Companies in Canada are delivering essentially the
same machines we make here for 40% less.
"That's been a severe problem for manufacturers
in this state in terms of promoting their products,"
he says.
Also, many of our manufacturers sell to larger manufacturers,
who eventually sell overseas. Overseas sales have
been depressed, he says.
So first, there is the very vast price differential,
says Healey.
The second thing is the Far East, especially a very
aggressive China that has been going out of its way
to produce products and to get market share he says.
There have been real concerns about whether this country
is enforcing its trade laws. There are all kinds of
indications of currency manipulations in the Far East,
says Healey.
It gets complicated, he says, but the issue here is
we are competing but we don't have a Department of
Commerce that is really enforcing its own trade regulations.
Referring
to comments by Rep. Asselin D-Springfield to
MassNews that there are no more manufacturing
jobs coming in, Healey tells MassNews that Springfield
and the whole western Mass. area had a lot of
mold makers.
Three out of four molds are now imported, says
Healey. "We give incentives for American
companies to go offshore. It's cheaper for them."
For all intents and purposes, China can sell
to us with no trade barriers but for us to sell
to them to them we have a 17.5 percent duty,
says Healey.
"Much of the problems we have are on the
micro level, but on the macro level, the government
has to take a firmer hand," he says. |
|
 |
| Rep.
Christopher Asselin (D-Springfield) says there
are no more manufacturing jobs coming in and
we must allow gambling. |
So, the national government
has to do something about the dollar, currency manipulations
and has to start enforcing our trade laws, says Healey.
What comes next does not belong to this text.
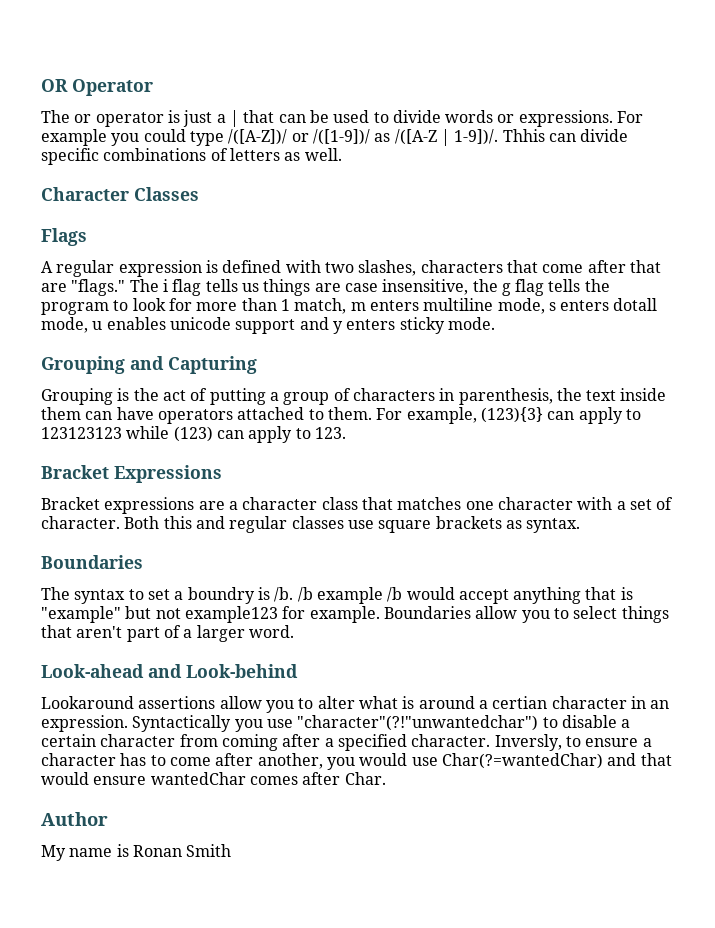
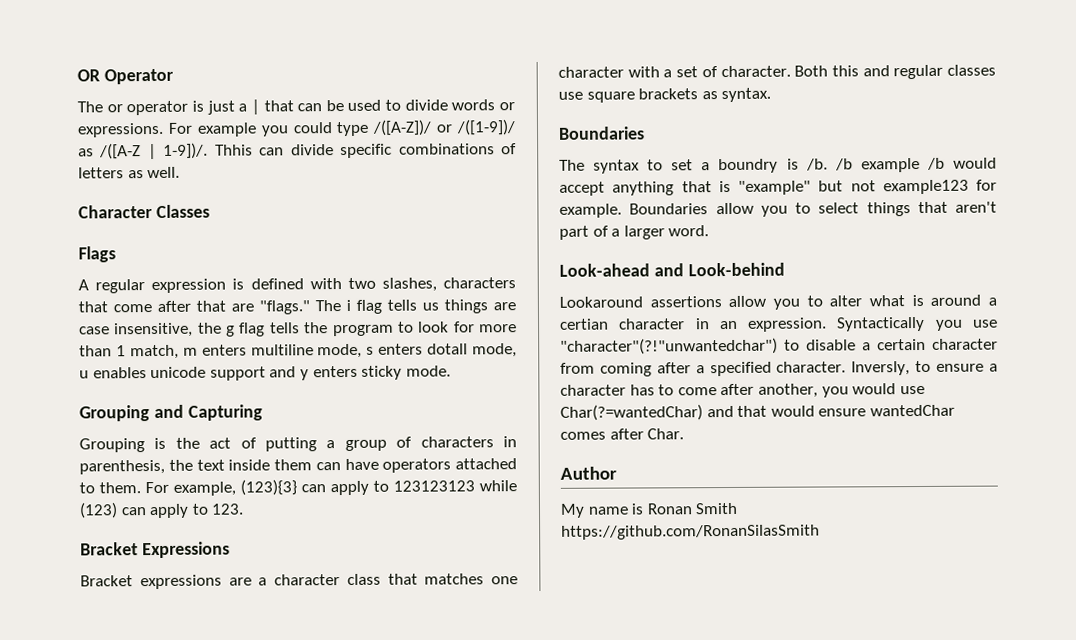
(232, 850) none -> [561,524,820,540] https://github.com/RonanSilasSmith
Countries are also selling below cost and dumping
products on the U.S. market, says Healey. The government
did do something about steel dumping by putting on
tariffs, he says, but only because it was a big issue
and the president wanted both Pennsylvania and Ohio
in the election.
Sidebar:
Made In Massachusetts
Massachusetts
makes a wide range of products including electronics,
pharmaceuticals, golf balls, plastics, razor blades,
textiles, telecommunications hardware, missiles, industrial
machinery, precision measuring tools, chemicals, medical
instruments and paper.
Manufacturing brings new money into the state and
generates new, supporting jobs. It represents half
of our "base" economy jobs. Base economy
jobs are those which produce growth through exports.
According to Mass Insight's "Made in Massachusetts"
report, manufacturing is divided into three categories:
High-Tech includes aerospace, ships, computer hardware,
telecommunications, semiconductors, medical instruments,
other instruments.
Traditional Durable includes machinery, fabricated
metal and other traditional Durables.
Non-Durable includes chemicals, plastics and others.
Using Mass. Taxpayers Foundation data, the report
says that in Greater Boston, non-manufacturing jobs
represent 60% of the base economy with management
consulting, software, private universities and financial
services.
Outer Massachusetts beyond I-495 has a dominant manufacturing
sector, with 31% of base economy employment in Traditional
Durable, 25% in non-durable, 17% in high-tech manufacturing.
The Cape and Islands have very little manufacturing.
The Central and Connecticut Valley regions have a
lot of traditional manufacturing, especially in durables,
and the small Berkshire region has a disproportionately
large share of non-durable manufacturing.